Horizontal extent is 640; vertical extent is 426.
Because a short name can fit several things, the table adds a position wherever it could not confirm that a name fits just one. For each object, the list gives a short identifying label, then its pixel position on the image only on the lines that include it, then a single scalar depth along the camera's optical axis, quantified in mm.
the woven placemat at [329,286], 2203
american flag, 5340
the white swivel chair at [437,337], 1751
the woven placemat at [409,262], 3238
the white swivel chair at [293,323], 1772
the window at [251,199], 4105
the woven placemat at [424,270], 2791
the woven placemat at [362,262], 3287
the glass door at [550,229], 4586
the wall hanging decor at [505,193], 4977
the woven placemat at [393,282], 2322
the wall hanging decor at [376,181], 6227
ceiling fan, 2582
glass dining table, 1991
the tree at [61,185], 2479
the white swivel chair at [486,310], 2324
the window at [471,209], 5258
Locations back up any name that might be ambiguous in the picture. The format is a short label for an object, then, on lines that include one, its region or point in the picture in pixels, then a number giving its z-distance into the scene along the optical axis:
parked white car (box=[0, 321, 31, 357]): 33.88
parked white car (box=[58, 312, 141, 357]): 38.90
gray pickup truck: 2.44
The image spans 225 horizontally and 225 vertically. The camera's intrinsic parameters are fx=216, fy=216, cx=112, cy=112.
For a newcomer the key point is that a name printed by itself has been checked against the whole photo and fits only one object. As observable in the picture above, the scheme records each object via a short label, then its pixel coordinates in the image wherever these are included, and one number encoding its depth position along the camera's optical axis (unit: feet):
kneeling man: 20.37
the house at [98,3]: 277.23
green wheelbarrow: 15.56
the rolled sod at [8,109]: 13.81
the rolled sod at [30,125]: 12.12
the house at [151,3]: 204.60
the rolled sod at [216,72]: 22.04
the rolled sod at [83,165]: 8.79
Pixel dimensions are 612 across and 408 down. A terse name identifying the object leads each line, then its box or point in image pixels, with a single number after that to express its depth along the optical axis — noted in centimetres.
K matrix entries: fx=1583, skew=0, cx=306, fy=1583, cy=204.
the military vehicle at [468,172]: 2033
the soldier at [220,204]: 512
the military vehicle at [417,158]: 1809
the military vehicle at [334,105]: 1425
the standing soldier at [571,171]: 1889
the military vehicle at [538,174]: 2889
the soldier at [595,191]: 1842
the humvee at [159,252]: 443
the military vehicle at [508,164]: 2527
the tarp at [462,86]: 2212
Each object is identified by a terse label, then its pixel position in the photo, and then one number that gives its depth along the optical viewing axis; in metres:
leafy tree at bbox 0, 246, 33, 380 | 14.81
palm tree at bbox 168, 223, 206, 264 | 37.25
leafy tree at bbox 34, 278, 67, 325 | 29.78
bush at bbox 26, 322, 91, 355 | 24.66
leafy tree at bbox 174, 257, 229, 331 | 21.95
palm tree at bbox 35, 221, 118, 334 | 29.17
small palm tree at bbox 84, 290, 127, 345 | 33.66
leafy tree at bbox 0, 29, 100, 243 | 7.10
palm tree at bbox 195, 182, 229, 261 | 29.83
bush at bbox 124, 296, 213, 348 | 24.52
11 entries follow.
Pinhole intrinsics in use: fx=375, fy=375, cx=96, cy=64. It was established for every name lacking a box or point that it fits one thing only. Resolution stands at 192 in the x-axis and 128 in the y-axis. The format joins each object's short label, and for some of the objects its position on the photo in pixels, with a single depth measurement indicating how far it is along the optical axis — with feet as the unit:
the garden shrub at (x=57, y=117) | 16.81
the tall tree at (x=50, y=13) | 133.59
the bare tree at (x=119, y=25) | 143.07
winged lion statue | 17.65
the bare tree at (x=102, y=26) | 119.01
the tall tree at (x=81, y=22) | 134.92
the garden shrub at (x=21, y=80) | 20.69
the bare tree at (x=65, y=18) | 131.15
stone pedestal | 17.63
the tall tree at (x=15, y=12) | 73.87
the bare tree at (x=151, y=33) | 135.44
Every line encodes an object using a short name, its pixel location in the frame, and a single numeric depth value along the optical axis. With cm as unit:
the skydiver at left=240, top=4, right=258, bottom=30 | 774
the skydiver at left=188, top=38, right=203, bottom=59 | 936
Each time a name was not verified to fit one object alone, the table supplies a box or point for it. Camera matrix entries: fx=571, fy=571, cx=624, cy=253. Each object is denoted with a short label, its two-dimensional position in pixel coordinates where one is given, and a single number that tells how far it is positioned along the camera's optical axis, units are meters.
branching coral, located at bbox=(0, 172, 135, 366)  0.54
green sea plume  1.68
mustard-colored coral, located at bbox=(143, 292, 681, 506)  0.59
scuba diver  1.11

____

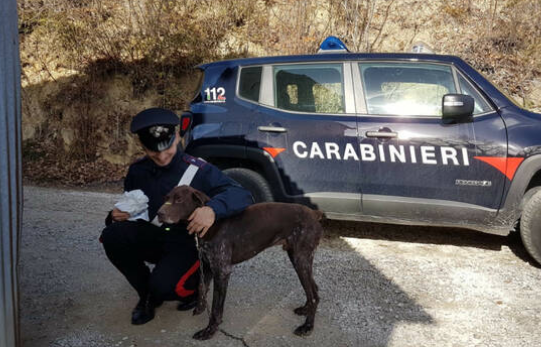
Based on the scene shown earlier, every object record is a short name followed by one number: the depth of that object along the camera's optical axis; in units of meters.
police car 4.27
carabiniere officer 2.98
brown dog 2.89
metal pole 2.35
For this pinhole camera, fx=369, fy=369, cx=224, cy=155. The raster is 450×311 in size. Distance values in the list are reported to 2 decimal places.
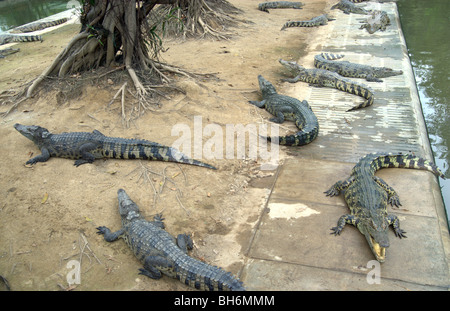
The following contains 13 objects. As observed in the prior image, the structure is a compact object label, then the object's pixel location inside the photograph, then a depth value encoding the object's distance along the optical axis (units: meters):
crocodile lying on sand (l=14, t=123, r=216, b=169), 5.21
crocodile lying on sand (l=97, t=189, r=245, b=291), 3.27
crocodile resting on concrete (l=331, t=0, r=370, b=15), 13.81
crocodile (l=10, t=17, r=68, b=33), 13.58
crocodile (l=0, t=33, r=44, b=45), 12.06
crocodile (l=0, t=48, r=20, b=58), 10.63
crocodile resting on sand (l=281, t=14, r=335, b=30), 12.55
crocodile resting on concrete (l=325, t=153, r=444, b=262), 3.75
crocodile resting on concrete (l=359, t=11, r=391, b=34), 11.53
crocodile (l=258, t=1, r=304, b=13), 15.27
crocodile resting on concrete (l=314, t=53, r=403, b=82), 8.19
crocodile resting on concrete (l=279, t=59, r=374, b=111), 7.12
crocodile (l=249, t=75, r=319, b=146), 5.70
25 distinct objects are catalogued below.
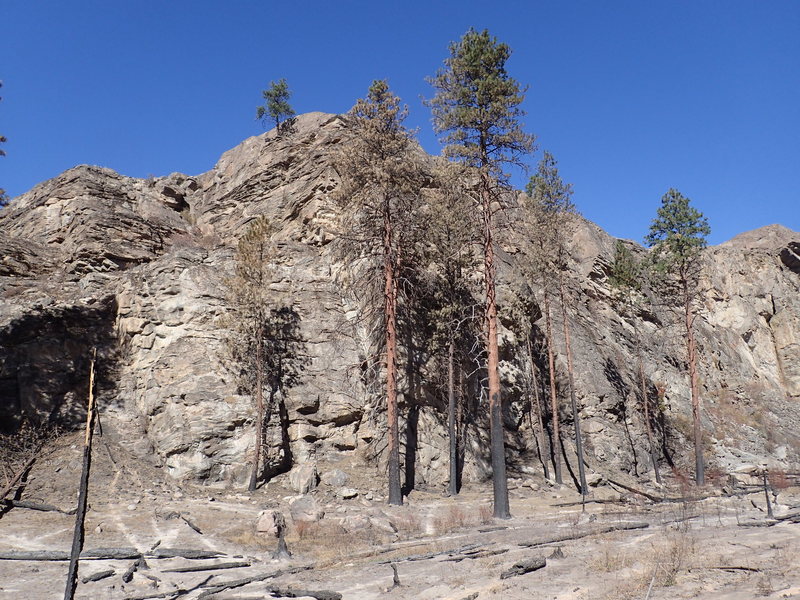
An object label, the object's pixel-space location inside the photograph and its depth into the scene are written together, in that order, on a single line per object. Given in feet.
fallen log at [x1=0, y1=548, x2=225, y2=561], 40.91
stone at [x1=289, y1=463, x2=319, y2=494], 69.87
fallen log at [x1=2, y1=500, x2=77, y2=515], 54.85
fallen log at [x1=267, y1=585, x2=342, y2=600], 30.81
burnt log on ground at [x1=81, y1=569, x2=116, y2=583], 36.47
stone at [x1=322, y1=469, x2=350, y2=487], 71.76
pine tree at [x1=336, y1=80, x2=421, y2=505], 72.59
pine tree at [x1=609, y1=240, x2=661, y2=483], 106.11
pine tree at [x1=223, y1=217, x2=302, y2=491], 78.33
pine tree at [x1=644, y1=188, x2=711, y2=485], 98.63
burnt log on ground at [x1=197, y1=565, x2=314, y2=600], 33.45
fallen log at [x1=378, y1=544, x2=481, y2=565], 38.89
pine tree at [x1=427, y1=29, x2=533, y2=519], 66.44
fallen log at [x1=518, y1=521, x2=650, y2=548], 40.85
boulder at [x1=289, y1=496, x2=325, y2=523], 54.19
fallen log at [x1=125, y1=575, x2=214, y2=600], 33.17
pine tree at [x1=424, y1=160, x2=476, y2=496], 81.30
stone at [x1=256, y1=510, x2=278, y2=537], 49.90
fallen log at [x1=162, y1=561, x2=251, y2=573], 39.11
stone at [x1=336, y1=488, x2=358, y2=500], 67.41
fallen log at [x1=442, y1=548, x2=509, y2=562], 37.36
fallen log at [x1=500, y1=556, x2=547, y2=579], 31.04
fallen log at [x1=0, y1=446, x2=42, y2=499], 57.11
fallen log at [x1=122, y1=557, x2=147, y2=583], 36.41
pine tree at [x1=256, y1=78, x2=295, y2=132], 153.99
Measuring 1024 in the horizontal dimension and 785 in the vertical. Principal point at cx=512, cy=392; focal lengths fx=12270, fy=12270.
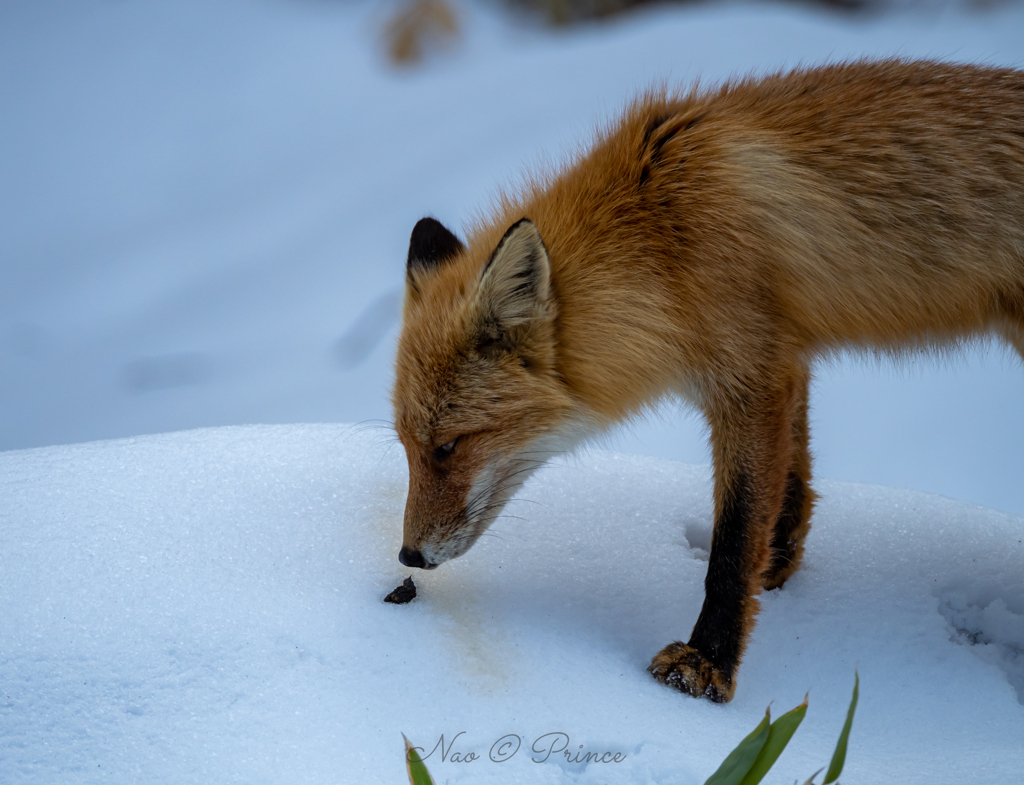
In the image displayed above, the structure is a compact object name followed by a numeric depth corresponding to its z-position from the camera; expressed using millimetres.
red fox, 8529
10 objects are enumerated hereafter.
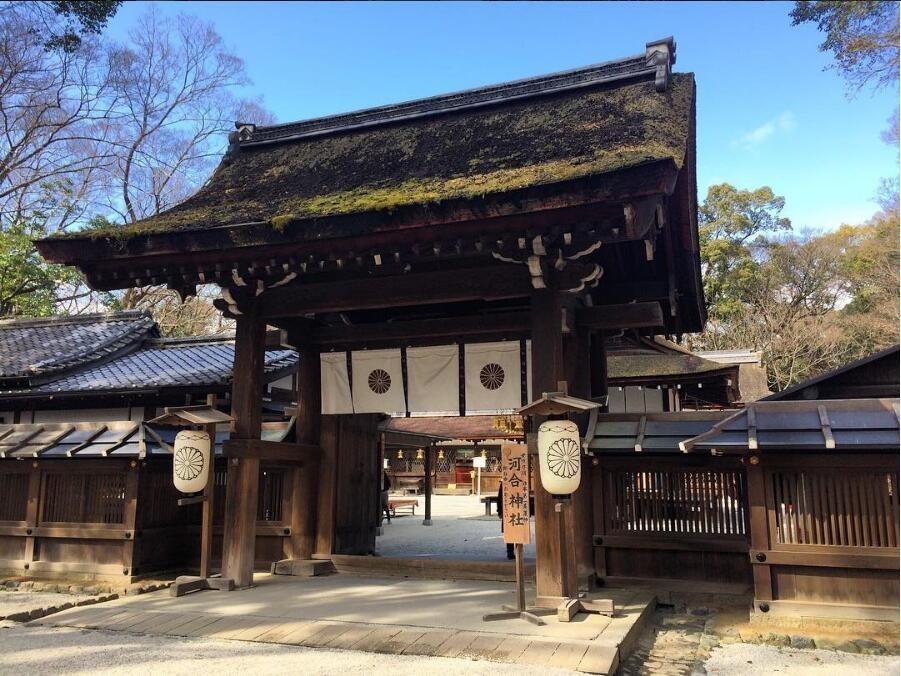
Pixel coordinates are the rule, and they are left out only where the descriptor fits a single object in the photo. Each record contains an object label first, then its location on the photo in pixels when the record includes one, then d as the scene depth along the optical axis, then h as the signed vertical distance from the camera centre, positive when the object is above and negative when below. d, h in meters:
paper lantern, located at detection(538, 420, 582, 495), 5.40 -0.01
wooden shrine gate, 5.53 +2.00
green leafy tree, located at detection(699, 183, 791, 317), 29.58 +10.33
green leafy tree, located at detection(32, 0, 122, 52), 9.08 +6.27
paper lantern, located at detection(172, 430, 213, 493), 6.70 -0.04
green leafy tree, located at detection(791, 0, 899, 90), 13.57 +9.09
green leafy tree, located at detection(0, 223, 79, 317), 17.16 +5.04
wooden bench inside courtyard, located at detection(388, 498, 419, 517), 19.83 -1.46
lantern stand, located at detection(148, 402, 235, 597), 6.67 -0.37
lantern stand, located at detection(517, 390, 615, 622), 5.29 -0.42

____

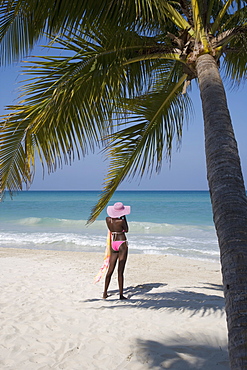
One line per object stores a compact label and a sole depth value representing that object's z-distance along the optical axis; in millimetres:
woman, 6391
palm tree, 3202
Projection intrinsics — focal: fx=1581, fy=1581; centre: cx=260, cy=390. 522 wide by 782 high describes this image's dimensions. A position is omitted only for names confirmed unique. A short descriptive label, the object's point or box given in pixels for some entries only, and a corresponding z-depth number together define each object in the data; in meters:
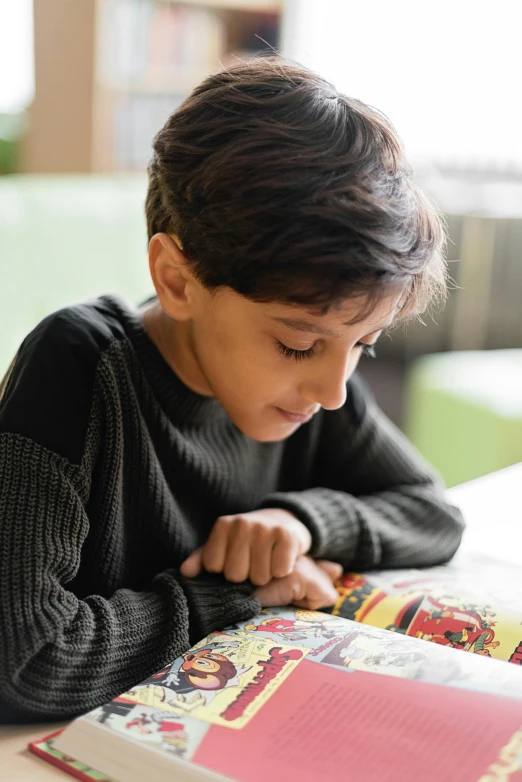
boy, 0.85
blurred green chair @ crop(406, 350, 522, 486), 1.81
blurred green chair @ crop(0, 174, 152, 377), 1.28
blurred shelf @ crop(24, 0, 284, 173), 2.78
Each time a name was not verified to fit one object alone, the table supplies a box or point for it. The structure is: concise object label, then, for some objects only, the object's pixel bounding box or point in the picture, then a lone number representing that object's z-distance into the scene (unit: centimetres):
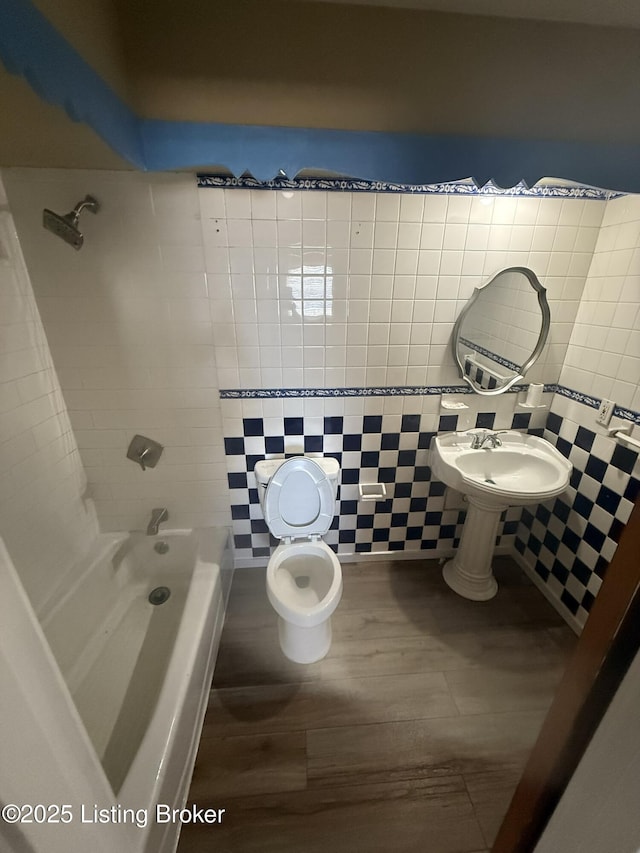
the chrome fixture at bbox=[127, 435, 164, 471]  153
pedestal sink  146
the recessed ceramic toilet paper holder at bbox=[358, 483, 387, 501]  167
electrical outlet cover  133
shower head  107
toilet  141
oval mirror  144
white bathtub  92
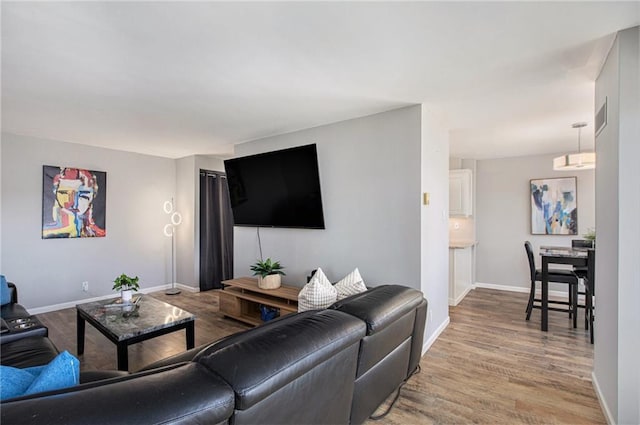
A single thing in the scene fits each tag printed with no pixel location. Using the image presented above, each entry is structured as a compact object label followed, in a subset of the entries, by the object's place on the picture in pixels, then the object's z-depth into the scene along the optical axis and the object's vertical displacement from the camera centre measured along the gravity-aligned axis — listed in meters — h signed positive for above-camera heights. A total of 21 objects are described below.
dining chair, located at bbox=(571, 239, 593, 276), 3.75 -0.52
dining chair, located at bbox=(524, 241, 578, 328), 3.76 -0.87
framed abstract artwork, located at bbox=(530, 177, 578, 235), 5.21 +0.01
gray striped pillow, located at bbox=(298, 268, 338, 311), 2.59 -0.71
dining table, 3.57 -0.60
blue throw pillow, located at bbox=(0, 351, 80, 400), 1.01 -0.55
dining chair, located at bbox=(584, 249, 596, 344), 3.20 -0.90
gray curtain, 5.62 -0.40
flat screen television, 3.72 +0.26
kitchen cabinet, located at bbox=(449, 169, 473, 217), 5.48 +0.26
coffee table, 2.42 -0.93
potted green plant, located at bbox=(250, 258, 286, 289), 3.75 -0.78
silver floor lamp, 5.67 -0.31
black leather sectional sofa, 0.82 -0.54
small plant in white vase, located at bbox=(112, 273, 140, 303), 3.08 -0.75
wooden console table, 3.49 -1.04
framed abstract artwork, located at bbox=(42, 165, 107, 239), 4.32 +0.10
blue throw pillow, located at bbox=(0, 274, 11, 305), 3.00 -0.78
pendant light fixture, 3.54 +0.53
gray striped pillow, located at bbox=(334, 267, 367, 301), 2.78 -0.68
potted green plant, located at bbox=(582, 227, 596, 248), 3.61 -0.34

____

Task to complete: Find where the line with "gray striped pillow, located at bbox=(334, 267, 367, 301), 2.78" sits in the material above, then copy exactly from it through the line with "potted green plant, located at bbox=(582, 227, 596, 248), 3.61". Add no other line.

Output of the task:
gray striped pillow, located at bbox=(334, 267, 367, 301), 2.78 -0.68
potted green plant, located at bbox=(582, 227, 596, 248), 3.61 -0.34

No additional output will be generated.